RPGs that influenced me – DnD 2e

For this series, I’m taking another cue from Dungeons and Possums. I’ll be going through a few different games I’ve owned, played, or read and feel had an impact on me and my games going forward from then.

I’ve said before how I got into roleplaying – at lunchtimes during school, we sat down and played D&D.
Very soon afterwards, I decided I wanted to run my own game, and had to pick up the books from Amazon.

(Now, this is twenty years ago. I had to persuade my dad to buy me a book from a weird US bookstore website and have it shipped to the UK. Thankfully we got a decent nearby hobby shop a couple of years later).

So, I bagged myself the Dungeon Master’s Guide, and started looking at how to pull a game together. It quickly became apparent that the game I had picked up was not the same as the one I’d been playing – this had more pages and more rules for a start!
I read through the book, and not long after persuaded my dad to once again get the Monster Manual as well.
Great, now I could build a game.

There was, of course, one book missing…

One of my players managed to pick it up, and we started building characters in lunch breaks, with a plan to play at lunch or on weekends.
Now we just had to get a hang on the rules.

As an entry into the hobby of roleplaying, AD&D 2e was… difficult.

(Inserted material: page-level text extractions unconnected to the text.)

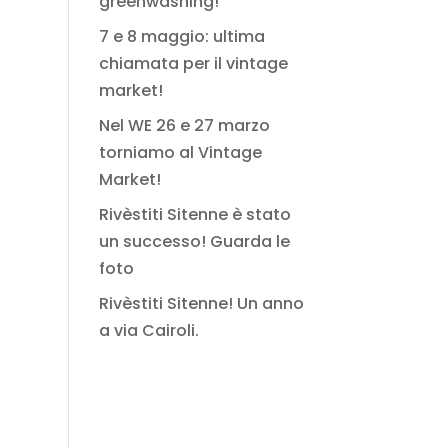
greenwashing!
7 e 8 maggio: ultima
chiamata per il vintage
market!
Nel WE 26 e 27 marzo
torniamo al Vintage
Market!
Rivèstiti Sitenne è stato
un successo! Guarda le
foto
Rivèstiti Sitenne! Un anno
a via Cairoli.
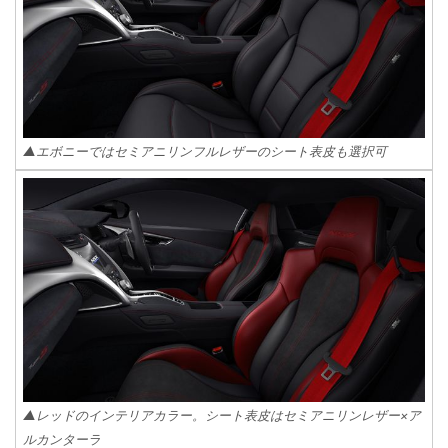
▲エボニーではセミアニリンフルレザーのシート表皮も選択可
▲レッドのインテリアカラー。シート表皮はセミアニリンレザー×ア
ルカンターラ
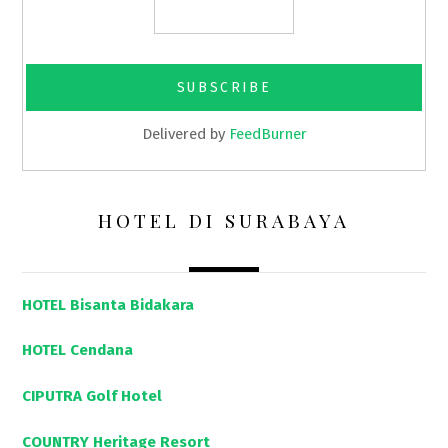
Delivered by
FeedBurner
HOTEL DI SURABAYA
HOTEL Bisanta Bidakara
HOTEL Cendana
CIPUTRA Golf Hotel
COUNTRY Heritage Resort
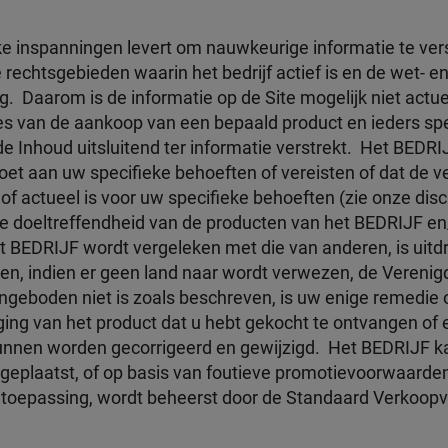
e inspanningen levert om nauwkeurige informatie te ver
echtsgebieden waarin het bedrijf actief is en de wet- en
g. Daarom is de informatie op de Site mogelijk niet actu
oces van de aankoop van een bepaald product en ieders s
de Inhoud uitsluitend ter informatie verstrekt. Het BEDR
oet aan uw specifieke behoeften of vereisten of dat de v
of actueel is voor uw specifieke behoeften (zie onze disc
 de doeltreffendheid van de producten van het BEDRIJF en
 BEDRIJF wordt vergeleken met die van anderen, is uitdru
 en, indien er geen land naar wordt verwezen, de Verenig
ngeboden niet is zoals beschreven, is uw enige remedie om
ing van het product dat u hebt gekocht te ontvangen of ee
kunnen worden gecorrigeerd en gewijzigd. Het BEDRIJF k
n geplaatst, of op basis van foutieve promotievoorwaarden,
van toepassing, wordt beheerst door de Standaard Verko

I had trouble understanding how to balance everything early on, and had to cope with a lot of metagaming from players (I let them read the DMG, they let me read the PHB).
Memorably, I eventually got around this one Saturday with my first real bit of homebrew, after awarding the group a random treasure pile that had included a Ring of Three Wishes.
I had three players, and they knew what the ring was just by my description – except it had four stones in it! Oh wow! That means a wish each and a group wish!
One wished for a keep, one wished for a unit of raptor-riding knights to command, and I think the other wished for money. Then they wished for ten levels of experience.
And then the curse kicked in…
They got their ten levels, but suddenly the sky turned red and meteors began to fall. They survived a while, but my lesson seemed to get through to them – they’d used their player knowledge and assumed and never looked at the ring in any other way.

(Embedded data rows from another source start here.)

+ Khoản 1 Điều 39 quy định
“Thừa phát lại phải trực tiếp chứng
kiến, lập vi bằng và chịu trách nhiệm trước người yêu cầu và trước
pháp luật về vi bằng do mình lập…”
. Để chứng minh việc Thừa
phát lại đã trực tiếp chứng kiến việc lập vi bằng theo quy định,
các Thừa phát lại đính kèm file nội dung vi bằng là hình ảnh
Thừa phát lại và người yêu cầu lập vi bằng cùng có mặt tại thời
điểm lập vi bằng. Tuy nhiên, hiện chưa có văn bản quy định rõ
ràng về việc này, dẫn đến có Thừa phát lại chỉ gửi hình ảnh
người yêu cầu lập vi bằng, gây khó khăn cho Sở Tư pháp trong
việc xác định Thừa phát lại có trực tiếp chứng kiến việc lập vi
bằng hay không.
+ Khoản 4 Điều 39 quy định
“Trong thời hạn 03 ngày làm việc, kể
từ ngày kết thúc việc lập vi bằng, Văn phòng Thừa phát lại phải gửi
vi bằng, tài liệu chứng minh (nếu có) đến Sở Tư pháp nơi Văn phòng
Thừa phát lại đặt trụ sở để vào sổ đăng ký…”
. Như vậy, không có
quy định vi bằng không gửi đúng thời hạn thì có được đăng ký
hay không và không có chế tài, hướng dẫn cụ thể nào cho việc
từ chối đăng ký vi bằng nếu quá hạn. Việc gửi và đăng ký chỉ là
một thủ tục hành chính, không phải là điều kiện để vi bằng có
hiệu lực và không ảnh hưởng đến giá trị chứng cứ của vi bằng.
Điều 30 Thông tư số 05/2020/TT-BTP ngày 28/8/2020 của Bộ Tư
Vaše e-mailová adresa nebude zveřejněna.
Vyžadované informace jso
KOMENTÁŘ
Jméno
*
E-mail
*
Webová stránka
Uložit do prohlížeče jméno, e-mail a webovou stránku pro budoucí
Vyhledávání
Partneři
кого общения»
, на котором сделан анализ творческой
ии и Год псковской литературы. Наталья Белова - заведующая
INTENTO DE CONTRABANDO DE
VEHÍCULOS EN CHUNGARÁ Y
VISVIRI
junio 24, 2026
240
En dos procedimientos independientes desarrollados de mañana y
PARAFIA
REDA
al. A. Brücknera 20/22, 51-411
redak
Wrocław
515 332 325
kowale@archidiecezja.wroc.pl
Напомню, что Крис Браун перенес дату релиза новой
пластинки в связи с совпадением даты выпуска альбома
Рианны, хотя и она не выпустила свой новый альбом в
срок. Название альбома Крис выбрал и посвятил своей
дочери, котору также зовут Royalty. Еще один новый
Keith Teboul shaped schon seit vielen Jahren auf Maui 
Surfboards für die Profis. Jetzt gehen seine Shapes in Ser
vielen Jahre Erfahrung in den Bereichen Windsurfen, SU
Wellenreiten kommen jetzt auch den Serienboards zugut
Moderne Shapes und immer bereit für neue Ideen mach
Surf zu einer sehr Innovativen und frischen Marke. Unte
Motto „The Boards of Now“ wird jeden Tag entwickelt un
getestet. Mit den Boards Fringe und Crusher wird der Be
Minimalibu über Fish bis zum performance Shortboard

We played a handful of games of 2e, but with a little more than a year until 3e launched, we didn’t explore it too much before we moved on.
I fell back to pulling monsters from the 2e Monster Manual for games going through to 4e, because there were some great ones in there.

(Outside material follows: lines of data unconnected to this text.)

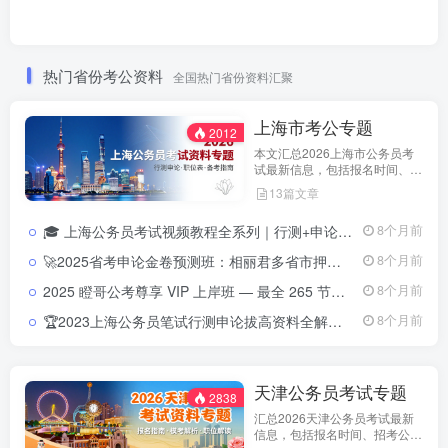
热门省份考公资料
全国热门省份资料汇聚
上海市考公专题
2012
本文汇总2026上海市公务员考
试最新信息，包括报名时间、招
考公告、职位表、笔试科目及行
13篇文章
测申论备考指南。通过政策解读
和考试动态分析，帮助考生了解
🎓 上海公务员考试视频教程全系列｜行测+申论+科学推理系统课程上海公务员考试视频教程系列｜行测+申论全科系统班含讲义课件
8个月前
天津市考特点，合理安排备考计
划，顺利参与公务员招录。
🚀2025省考申论金卷预测班：相丽君多省市押题高分路径2025省考申论金卷预测视频课程
8个月前
2025 瞪哥公考尊享 VIP 上岸班 — 最全 265 节视频课程，助你一次性上岸！2025 瞪哥公考尊享 VIP 上岸班 — 最全 265 节视频课程，助你一次性上岸！
8个月前
🏆2023上海公务员笔试行测申论拔高资料全解：提分必备📘来源：教育学习网（jiaoyuxuexi.com ） 📦资源类型：上海公务员笔试提分课程+讲义 📚覆盖方向：行测、申论、常识判断、数量关系、言语理解、判断推理、资料分析等全模块
8个月前
天津公务员考试专题
2838
汇总2026天津公务员考试最新
信息，包括报名时间、招考公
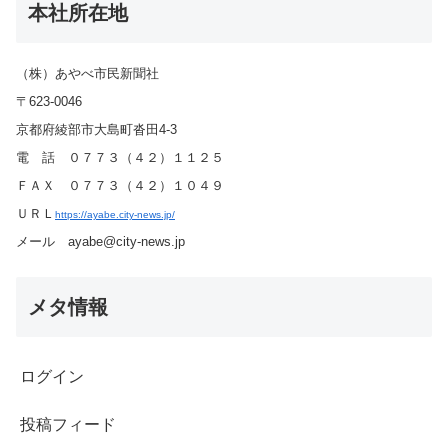
本社所在地
（株）あやべ市民新聞社
〒623-0046
京都府綾部市大島町沓田4-3
電 話 ０７７３（４２）１１２５
ＦＡＸ ０７７３（４２）１０４９
ＵＲＬ
https://ayabe.city-news.jp/
メール ayabe@city-news.jp
メタ情報
ログイン
投稿フィード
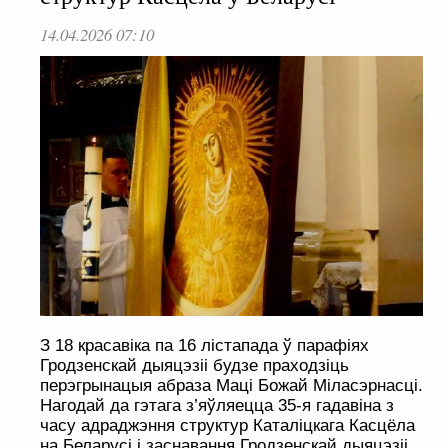
14.04.2026 07:10
З 18 красавіка па 16 лістапада ў парафіях
Гродзенскай дыяцэзіі будзе праходзіць
перэгрынацыя абраза Маці Божай Міласэрнасці.
Нагодай да гэтага з’яўляецца 35-я гадавіна з
часу адраджэння структур Каталіцкага Касцёла
на Беларусі і заснавання Гродзенскай дыяцэзіі.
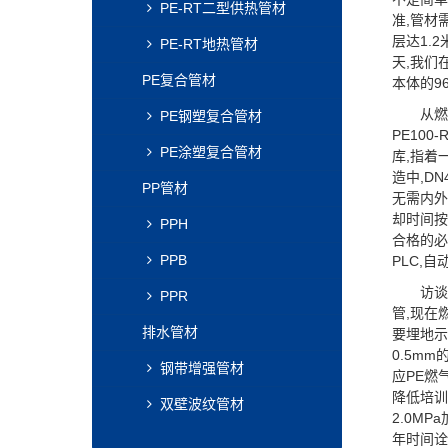
PE-RT二型供热管材
准,管材
层达1.
PE-RT地热管材
天,我们
PE复合管材
本体的9
从燃气
PE钢塑复合管材
PE10
PE涂塑复合管材
库,指着
造中,DN
PP管材
无需内外
却时间按
PPH
合格的必
PPB
PLC,
访谈接近
PPR
管,现在
排水管材
要埋地示
0.5m
钢带增强管材
应PE燃
降低培训
双壁波纹管材
2.0M
年时间诠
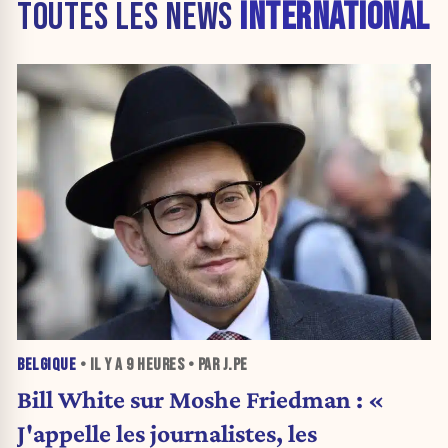
TOUTES LES NEWS
INTERNATIONAL
BELGIQUE
• IL Y A
9 HEURES
• PAR J.PE
Bill White sur Moshe Friedman : «
J'appelle les journalistes, les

I’ve recently picked up my DMG again and looked through it for useful adventure and dungeon design advice, something I think can be lacking from more recent official products.
It’s a very pretty book, and I really enjoy the feel of holding it and the nostalgia of it being my first RPG book. Does it have a real, lasting impact on how I run my games? Probably not, unless I’m feeling like playing with old-school rules, and then I have plenty of choice to choose from.